Уже давно в произведениях Честертона звучали своеобразно преломленные им социальные мотивы. Так, его отношение к буржуазному строю отразилось еще в фигуре Бэзила Гранта. Он «понял, что все эти люди со дна — попрошайки, карманные воры, босяки, — все они в самом глубоком смысле стремятся быть хорошими» и что люди высшего света закоснели в своем зле. Он устает судить этих неисправимых джентльменов казуистическим, формальным, беспомощным судом, острая пародия на который дана позднее в «Рассказах о длинном луке». Премьер-министр лжесвидетельствует против своего лакея, и приговор Гранта гласит: «Добудьте себе новую душу. Ваша душа не годится даже собаке. Добудьте себе новую душу». Когда же дело дошло до бесконечной тяжбы между двумя финансовыми магнатами, Бэзил Грант счел за благо прикинуться сумасшедшим и оставить судебную деятельность.

Детектив предполагает поиски виновника, и вот к традиционным уголовникам и авантюристам Честертон решительно прибавляет еще две категории и выводит целую галерею современных дельцов-шантажистов, вплоть до миллиардеров, и английских политических деятелей-убийц, вплоть до премьер-министров. Еще Луначарский отметил, что нельзя считать это реальным отражением частных фактов. Однако такие навязчивые фантазии сатирически настроенного романтика все же весьма показательны. Достаточно вспомнить фигуры Бальфура или Черчилля, Робертса или Китченера — и окажется, что сатира Честертона типизирует в стиле детектива действительно существовавшие тенденции.

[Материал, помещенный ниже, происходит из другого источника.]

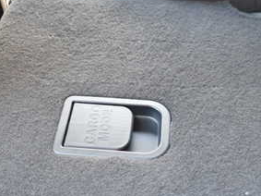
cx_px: 125
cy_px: 135
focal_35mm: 53
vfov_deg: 27.3
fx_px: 399
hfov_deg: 36.2
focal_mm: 4.5
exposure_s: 1/30
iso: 400
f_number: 2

Оттого, что Бальфур лично не убил ни одного ирландца, а лишь приказывал патронов не жалеть, оттого, что герои Омдурмана и Амритсара убивали не одного, а десятки тысяч суданцев, индусов или буров и не своими, а чужими руками, — от всего этого суть дела не меняется.

«У делового человека нет никакого социального идеала; у него нет ни традиций джентльмена, ни честности рабочего», — говорит патер Браун. А другой персонаж, Мэррель — Санчо Панса из «Возвращения Дон Кихота» — утверждает: «Воров можно встретить скорее в высшем обществе», «как, впрочем, и убийц», — добавляет от себя Честертон на многих страницах своих книг.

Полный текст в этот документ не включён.